Gegen diesen Bescheid richtet sich die vorliegende Beschwerde.
Die belangte Behörde erstattete eine Gegenschrift mit dem Antrag, der Beschwerde keine Folge zu geben.
Der Verwaltungsgerichtshof hat erwogen:
Die Beschwerdeführerin erachtet sich "insbesondere in ihrem gesetzlich gewährleisteten Recht auf inhaltliche Behandlung und Entscheidung ihrer Berufung vom 17. 7. 1990 gegen den Bescheid des Landeshauptmannes von Oberösterreich vom 12. 6. 1990, Ge -7475/3-1990/Sch/Th verletzt". In Ausführung des so bezeichneten Beschwerdepunktes wird in der Beschwerde im wesentlichen vorgebracht, es könne heute nicht mehr nachvollzogen werden, wie es zur Diktion auf Seite 1 der Verhandlungsschrift gekommen sei. Klar sei aber, daß im Zusammenhang mit der Stellungnahme der Einschreiterin vom VERTRETER derselben die Rede sei. Als Verteter könne zweifellos nur der ausgewiesene Vertreter der Einschreiterin gemeint sein, was sich schon aus dem inneren Zusammenhang ergebe. Hinzuweisen sei auch darauf, daß auch Heimar Donner nicht als Verteter der Einschreiterin geführt worden sei. Da sich somit zumindest schlüssig aus dem Protokoll vom 21. November 1989 ergebe, daß der ausgewiesene Vertreter als "Vertreter" der Einschreiterin aufgetreten sei, hätte der erstinstanzliche Bescheid an diesen zugestellt werden müssen und es berechne sich sodann die Frist zur Erhebung der Berufung ab Heilung des Zustellmangels.
In eventu werde ausgeführt: Seitens der belangten Behörde werde erkannt, daß auch eine nachträglich vorgelegte Vollmacht eine ex tunc Wirkung entfalte. In diesem Zusammenhang werde jedoch die Meinung vertreten, daß eine solche nachträgliche Beurkundung ihre Grenzen an einer anderen Beurkundung, welche jenem Zeitpunkt, für den das Bestehen eines Vollmachtsverhältnisses nachträglich behauptet werde, näherstehe.
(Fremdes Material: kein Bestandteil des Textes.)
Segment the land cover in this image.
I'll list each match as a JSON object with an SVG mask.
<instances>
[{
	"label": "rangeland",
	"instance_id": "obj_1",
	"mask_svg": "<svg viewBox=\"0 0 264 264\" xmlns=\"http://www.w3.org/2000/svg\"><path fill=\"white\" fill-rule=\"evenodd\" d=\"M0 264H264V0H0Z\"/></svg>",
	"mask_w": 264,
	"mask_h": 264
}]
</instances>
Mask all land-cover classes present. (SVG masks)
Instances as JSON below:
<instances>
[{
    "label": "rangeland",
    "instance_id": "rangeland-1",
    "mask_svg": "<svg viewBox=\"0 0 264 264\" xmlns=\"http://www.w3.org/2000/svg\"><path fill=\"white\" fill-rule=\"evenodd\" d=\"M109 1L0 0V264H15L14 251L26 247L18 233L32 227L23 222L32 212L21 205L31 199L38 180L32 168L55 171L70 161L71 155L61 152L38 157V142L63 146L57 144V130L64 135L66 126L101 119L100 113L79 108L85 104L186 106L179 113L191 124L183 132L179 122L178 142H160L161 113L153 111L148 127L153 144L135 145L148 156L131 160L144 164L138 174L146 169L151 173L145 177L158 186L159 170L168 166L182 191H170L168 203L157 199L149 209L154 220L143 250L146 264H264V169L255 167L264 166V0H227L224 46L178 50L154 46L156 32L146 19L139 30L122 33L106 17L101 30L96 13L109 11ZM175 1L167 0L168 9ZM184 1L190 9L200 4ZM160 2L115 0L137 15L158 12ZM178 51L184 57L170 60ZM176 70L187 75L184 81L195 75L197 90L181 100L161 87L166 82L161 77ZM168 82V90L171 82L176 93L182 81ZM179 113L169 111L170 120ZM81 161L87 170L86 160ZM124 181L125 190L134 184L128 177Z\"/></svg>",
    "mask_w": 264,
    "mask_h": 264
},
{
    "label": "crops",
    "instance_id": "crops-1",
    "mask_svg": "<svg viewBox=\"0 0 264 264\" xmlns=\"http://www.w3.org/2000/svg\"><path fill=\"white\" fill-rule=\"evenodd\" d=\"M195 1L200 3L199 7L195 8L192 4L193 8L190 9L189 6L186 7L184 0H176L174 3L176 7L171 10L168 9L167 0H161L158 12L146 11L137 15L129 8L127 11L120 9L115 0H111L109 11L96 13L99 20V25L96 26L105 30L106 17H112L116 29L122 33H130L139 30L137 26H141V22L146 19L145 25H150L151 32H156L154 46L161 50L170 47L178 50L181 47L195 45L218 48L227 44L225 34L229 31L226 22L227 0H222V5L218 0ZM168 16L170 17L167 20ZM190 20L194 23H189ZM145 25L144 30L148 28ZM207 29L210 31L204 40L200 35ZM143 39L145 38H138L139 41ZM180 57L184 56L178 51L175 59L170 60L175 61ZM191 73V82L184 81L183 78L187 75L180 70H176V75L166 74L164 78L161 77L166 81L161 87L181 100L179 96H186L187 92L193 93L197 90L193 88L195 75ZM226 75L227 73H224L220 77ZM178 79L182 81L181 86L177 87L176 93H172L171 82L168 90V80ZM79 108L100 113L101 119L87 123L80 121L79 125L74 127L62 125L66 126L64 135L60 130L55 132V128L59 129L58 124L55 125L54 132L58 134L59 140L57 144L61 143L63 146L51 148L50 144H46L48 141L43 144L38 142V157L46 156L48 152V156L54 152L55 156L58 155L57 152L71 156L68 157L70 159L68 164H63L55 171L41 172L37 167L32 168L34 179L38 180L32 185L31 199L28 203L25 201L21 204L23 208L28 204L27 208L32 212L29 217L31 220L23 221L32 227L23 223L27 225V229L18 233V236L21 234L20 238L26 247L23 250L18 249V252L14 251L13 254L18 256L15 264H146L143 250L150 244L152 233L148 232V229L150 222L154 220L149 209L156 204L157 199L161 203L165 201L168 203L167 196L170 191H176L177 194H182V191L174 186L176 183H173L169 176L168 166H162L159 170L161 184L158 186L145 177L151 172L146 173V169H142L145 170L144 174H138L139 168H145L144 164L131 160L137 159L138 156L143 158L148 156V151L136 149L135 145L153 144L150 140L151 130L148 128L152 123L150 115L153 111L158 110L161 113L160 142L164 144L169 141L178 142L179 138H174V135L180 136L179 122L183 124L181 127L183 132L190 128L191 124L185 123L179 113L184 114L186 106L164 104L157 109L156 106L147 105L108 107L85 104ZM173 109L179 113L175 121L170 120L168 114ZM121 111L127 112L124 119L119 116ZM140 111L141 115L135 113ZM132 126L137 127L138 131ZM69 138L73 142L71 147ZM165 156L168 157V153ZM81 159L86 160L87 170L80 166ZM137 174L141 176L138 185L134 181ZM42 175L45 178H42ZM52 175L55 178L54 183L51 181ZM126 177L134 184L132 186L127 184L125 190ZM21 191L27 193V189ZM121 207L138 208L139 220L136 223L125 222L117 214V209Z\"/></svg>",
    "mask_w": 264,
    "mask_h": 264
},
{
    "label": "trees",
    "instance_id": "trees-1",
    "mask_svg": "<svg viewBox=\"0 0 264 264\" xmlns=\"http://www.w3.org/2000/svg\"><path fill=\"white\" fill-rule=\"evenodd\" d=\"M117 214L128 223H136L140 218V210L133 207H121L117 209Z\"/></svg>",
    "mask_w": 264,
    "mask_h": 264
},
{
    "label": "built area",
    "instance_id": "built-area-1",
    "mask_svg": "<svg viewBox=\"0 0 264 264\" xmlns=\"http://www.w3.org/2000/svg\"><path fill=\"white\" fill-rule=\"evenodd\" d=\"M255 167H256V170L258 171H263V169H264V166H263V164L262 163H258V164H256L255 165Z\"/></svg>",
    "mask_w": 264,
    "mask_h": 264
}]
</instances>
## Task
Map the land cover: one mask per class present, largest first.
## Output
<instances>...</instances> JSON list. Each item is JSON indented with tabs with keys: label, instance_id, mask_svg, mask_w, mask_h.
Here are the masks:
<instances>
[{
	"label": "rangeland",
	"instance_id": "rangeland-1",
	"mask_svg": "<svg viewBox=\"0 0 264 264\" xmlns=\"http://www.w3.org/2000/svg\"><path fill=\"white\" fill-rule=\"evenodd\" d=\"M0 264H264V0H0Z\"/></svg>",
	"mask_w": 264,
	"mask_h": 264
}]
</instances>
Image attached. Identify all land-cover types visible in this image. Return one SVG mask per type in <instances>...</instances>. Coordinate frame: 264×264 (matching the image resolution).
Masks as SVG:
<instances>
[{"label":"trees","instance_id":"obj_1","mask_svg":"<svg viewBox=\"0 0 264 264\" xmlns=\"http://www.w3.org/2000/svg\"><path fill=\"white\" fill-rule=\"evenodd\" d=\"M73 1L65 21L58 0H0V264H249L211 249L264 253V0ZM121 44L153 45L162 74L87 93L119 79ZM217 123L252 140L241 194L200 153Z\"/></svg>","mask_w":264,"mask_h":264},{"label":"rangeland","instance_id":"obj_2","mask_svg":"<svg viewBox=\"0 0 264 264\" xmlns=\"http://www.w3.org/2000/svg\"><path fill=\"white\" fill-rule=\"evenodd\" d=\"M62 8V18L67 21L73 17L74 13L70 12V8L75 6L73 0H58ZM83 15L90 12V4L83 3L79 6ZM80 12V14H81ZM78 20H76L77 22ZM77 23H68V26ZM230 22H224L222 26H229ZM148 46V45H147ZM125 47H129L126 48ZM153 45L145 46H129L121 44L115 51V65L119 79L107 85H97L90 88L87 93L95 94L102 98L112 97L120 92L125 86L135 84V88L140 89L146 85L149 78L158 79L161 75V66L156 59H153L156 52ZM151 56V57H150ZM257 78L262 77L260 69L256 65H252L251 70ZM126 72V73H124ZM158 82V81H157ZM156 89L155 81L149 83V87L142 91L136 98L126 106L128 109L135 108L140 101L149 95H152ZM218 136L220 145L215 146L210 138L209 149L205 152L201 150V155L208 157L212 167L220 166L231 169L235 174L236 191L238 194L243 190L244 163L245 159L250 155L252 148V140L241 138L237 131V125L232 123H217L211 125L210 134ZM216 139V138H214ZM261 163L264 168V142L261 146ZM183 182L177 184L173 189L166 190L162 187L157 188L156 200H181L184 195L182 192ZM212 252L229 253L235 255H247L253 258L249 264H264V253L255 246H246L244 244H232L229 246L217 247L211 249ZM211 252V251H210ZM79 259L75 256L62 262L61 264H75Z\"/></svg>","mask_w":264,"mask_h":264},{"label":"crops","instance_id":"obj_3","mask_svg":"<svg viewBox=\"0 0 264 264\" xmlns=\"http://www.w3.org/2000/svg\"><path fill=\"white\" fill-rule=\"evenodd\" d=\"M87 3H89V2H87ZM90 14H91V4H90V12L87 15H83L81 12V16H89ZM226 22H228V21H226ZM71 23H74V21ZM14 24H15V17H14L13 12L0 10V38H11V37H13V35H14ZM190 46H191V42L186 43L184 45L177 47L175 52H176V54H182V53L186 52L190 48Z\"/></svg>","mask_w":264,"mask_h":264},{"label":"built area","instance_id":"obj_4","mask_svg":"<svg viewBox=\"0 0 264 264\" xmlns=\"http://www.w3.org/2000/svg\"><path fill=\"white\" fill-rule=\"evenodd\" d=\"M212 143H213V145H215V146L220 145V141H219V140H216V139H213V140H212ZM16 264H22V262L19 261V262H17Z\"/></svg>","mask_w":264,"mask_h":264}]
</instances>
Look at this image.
Diese Rechtsansicht erscheine der Einschreiterin nicht haltbar, zumal es sich ja um ein einheitliches Verwaltungsverfahren handle.
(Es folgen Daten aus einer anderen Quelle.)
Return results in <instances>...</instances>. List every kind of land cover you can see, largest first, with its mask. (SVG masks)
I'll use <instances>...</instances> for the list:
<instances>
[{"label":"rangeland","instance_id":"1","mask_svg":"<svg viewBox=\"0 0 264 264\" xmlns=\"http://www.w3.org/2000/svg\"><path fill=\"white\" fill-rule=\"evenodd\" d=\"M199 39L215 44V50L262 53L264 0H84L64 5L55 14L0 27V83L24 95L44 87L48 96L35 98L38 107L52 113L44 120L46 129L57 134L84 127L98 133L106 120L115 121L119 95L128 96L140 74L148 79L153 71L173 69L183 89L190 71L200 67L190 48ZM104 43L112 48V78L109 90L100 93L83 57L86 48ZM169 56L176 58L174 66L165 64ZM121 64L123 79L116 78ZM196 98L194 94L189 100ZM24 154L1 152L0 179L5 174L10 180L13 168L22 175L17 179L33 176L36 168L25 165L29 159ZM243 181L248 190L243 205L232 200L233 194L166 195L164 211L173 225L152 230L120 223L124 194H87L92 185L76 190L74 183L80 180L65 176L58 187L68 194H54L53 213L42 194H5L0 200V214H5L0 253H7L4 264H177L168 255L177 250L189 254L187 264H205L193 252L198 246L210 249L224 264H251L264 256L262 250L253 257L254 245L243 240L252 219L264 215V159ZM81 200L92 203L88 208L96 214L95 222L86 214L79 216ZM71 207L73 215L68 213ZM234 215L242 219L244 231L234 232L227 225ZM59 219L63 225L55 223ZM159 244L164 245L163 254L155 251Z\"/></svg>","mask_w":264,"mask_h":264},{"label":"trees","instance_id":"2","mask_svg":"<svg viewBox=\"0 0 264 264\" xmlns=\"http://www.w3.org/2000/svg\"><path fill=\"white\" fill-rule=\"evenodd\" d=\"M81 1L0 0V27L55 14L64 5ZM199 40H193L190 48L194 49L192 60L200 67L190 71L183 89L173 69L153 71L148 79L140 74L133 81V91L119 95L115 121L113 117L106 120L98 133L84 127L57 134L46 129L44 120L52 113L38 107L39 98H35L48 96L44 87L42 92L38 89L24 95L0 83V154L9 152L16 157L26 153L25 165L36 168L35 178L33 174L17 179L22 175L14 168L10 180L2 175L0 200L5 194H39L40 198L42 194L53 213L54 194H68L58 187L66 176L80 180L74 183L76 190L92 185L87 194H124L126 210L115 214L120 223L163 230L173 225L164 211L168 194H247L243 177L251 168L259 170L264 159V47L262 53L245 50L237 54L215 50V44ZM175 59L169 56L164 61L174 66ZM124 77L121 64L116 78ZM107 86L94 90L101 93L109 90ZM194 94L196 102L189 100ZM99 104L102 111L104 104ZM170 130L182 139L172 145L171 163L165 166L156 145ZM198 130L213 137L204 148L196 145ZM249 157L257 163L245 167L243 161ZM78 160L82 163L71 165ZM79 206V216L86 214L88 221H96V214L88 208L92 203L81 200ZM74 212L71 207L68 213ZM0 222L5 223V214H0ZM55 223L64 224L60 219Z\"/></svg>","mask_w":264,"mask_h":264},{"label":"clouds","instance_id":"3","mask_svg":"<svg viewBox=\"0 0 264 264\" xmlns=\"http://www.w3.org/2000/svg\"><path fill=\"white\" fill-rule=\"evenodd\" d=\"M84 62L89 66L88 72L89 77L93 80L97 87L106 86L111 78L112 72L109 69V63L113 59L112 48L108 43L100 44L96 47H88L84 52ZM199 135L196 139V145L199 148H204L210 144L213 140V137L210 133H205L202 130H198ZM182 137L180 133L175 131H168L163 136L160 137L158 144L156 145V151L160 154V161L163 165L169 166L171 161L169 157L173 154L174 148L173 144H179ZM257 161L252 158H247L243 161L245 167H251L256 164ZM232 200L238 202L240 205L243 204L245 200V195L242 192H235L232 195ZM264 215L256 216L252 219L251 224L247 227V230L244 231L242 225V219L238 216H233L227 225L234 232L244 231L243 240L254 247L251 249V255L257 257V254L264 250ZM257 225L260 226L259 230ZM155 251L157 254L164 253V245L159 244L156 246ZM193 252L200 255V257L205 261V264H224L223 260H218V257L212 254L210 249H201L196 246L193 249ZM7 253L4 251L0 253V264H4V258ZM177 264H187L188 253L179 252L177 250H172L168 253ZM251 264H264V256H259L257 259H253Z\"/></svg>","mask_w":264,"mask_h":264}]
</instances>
Die Beschwerde ist nicht berechtigt:
Gemäß § 10 Abs. 1 AVG 1950 - im Beschwerdefall anzuwenden in seiner Fassung vor der Novelle BGBl. Nr. 357/1990 gemäß deren Artikel IV Abs. 2 (vgl. hiezu auch Anlage 2 der Wiederverlautbarung - Kundmachung BGBl. Nr. 51/1991) - können sich die Beteiligten und ihre gesetzlichen Vertreter, sofern nicht ihr persönliches Erscheinen ausdrücklich gefordert wird, durch eigenberechtigte Personen vertreten lassen, die sich durch eine schriftliche Vollmacht auszuweisen haben. Vor der Behörde kann eine Vollmacht auch mündlich erteilt werden; zur ihrer Beurkundung genügt ein Aktenvermerk.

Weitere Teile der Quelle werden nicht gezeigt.